Witam
Jestem tu poniewaz potrzebuje pomocy …
Kilka miesięcy temu znalazłem w starej szopie motorower ROMET 50 T 1
Wziełem się za naprawe
Kupiłem nowy (tj. używany) silnik, wkońcu odpalił po przejażdzce wo mojej gminie nagle zgasł i działy się dziwne rzeczy … to jest chodzi jak by był cały czas na sprzęgle
Nie mogę wrzucić biegu bo jest “sprzęgło” w żaden sposób nie odpala …
Narazie nie mam czasu na naprawy moje pytanie: Co się stao ???, Co się mogło popsuć ???

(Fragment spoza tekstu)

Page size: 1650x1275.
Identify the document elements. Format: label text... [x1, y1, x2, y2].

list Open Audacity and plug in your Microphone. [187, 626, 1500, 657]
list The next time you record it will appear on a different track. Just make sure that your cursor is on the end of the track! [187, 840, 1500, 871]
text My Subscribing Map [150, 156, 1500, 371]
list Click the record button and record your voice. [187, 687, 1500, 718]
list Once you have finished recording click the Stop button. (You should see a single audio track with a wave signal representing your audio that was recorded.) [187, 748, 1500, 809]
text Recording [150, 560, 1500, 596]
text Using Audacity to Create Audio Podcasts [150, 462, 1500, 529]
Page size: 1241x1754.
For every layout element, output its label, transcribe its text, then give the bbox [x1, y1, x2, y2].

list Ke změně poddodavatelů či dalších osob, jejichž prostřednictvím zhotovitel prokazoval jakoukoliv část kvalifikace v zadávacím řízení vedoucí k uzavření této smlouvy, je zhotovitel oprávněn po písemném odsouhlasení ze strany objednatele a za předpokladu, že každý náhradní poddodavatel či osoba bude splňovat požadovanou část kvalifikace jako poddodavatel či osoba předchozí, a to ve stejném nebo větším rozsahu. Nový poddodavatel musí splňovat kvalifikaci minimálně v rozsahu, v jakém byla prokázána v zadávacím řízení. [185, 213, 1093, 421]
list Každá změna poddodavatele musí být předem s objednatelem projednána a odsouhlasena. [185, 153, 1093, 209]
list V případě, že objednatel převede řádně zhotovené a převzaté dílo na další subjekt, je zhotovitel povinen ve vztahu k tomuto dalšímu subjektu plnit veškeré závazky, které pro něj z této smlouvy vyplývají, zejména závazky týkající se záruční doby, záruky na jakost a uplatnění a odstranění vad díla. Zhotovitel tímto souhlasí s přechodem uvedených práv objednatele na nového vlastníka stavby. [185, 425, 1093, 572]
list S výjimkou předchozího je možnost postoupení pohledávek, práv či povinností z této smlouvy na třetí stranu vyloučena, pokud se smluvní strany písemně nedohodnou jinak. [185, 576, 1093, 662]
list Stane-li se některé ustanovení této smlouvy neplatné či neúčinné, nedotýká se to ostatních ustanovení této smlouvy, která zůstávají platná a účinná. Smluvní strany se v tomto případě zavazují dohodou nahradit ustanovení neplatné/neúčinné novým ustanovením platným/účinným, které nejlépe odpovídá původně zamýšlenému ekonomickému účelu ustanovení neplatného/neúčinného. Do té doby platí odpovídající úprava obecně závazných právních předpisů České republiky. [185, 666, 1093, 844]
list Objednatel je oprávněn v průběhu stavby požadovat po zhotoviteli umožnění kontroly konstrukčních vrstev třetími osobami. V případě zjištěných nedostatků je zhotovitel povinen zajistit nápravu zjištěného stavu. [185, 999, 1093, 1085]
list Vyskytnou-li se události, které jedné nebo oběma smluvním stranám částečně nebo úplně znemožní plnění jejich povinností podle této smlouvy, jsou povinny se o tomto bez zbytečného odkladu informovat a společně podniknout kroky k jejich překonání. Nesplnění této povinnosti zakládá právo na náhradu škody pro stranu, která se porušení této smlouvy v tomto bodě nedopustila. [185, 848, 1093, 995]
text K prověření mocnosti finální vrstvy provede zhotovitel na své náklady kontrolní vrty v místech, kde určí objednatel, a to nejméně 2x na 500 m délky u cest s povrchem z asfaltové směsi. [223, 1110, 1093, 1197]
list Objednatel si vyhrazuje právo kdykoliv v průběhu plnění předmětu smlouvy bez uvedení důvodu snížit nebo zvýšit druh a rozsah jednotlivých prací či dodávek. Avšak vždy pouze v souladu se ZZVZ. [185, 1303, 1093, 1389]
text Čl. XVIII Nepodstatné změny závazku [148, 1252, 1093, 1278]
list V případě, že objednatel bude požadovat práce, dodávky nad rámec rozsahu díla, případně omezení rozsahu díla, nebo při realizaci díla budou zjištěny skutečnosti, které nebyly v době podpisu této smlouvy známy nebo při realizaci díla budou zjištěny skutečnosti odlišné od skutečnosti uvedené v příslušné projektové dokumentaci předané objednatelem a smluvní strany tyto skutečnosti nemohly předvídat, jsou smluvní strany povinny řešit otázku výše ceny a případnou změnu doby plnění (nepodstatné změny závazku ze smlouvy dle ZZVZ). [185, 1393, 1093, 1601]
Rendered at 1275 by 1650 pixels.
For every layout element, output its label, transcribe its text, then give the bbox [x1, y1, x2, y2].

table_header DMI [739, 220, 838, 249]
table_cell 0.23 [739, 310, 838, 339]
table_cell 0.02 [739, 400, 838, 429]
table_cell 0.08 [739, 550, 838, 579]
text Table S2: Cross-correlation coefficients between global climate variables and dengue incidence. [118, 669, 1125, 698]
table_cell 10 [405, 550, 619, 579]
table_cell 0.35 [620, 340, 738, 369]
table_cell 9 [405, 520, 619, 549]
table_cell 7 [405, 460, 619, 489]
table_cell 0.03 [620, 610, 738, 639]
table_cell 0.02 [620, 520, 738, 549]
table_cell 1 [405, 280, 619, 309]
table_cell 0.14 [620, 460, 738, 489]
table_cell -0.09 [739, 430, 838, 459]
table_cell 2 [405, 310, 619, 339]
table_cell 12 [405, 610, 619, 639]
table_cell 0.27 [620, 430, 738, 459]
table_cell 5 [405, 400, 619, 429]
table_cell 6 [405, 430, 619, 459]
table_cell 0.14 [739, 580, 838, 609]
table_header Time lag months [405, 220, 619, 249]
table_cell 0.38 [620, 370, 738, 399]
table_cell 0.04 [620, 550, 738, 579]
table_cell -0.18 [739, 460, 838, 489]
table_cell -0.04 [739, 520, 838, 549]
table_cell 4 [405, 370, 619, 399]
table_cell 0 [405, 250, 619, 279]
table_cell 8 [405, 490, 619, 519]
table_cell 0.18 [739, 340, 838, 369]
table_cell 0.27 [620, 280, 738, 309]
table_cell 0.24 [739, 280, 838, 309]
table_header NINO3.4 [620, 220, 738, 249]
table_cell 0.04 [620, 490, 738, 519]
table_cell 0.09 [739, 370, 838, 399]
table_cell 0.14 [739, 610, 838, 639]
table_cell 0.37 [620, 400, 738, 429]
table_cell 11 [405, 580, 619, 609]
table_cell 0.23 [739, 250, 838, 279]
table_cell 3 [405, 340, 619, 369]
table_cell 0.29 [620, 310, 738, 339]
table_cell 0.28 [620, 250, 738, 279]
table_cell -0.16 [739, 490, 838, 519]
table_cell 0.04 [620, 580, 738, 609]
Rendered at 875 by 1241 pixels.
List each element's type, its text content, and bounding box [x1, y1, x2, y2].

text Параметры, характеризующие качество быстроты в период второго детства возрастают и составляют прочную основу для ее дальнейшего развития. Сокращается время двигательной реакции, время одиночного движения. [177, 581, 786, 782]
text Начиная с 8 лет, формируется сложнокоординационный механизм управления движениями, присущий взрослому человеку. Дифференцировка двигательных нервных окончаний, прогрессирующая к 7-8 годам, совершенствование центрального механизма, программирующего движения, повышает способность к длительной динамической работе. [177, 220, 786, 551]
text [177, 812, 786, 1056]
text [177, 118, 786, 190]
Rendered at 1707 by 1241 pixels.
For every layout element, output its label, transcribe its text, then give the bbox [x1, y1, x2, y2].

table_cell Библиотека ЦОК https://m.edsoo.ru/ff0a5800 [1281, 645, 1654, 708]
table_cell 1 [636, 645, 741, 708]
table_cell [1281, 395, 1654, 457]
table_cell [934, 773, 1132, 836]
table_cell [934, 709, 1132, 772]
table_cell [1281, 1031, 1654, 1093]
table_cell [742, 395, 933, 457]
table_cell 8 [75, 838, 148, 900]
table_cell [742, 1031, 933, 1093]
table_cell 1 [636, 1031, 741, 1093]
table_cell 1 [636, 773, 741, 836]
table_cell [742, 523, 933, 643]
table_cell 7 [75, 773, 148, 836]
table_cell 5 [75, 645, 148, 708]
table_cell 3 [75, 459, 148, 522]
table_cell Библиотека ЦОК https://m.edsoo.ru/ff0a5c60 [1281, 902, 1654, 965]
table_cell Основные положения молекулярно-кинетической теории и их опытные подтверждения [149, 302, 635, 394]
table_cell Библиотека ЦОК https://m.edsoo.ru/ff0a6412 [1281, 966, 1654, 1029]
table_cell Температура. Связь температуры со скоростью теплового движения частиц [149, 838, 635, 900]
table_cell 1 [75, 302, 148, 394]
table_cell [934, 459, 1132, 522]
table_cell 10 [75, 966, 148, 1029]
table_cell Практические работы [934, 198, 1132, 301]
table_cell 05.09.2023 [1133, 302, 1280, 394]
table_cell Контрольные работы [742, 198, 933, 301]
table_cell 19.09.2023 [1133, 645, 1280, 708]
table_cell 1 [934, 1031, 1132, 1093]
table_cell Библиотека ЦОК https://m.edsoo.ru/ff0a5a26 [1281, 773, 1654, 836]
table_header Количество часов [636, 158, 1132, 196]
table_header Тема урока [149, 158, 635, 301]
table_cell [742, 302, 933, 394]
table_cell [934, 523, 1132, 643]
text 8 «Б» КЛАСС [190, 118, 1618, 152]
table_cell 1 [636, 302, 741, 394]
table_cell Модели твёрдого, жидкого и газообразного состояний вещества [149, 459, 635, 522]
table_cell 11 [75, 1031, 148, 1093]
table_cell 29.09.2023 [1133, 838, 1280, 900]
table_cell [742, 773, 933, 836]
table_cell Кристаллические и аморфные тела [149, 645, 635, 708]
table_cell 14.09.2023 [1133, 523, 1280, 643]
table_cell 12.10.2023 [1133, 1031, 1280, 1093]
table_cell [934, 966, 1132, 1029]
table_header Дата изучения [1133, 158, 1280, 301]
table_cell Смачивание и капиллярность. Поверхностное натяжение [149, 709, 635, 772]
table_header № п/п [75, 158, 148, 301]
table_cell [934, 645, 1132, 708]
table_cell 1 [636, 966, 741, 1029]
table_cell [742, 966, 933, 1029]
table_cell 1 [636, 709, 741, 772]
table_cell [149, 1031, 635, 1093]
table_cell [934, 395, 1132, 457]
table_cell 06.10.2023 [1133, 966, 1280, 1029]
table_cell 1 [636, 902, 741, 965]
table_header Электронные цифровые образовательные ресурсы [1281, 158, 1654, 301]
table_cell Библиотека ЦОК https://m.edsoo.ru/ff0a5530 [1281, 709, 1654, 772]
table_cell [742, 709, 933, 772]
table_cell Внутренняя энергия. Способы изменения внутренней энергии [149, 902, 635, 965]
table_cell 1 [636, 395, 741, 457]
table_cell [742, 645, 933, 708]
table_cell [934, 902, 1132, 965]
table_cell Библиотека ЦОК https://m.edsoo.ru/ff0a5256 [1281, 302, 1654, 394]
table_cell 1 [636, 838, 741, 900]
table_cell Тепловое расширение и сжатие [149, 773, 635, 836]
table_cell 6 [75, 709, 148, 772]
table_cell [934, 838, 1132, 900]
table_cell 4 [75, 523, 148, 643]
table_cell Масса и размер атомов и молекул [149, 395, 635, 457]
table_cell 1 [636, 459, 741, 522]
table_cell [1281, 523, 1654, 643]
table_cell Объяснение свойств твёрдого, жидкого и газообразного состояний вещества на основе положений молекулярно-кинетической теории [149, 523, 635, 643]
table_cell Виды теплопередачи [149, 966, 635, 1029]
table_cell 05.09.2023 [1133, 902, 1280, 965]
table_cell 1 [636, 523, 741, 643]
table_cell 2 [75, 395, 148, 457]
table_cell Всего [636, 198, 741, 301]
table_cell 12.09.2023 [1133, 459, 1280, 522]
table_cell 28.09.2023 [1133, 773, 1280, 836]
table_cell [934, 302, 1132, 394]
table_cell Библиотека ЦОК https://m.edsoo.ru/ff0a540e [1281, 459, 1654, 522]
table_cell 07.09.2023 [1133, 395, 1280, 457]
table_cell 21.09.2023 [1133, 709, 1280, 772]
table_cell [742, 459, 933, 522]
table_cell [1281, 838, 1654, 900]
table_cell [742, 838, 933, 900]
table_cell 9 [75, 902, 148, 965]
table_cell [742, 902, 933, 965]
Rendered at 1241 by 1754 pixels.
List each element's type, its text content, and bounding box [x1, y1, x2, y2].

Dodam że to romet 2- biegowy
Z góry dziekuje za pomoc i jeśli to zły dział przepraszam za kłopot i proszę o przniesienie.
No to może sprzęgło padło? Bez rozebrania się pewno nie obejdzie a i trudno stwierdzić wg Twojego opisu co to moze byc
Możesz powiedzieć co jeszcze mam opisać ?
Czy to raczej nie pomoże w “wyszukani infekcji”?
co rozumiesz poprzez “Nie mogę wrzucić biegu bo jest “sprzęgło””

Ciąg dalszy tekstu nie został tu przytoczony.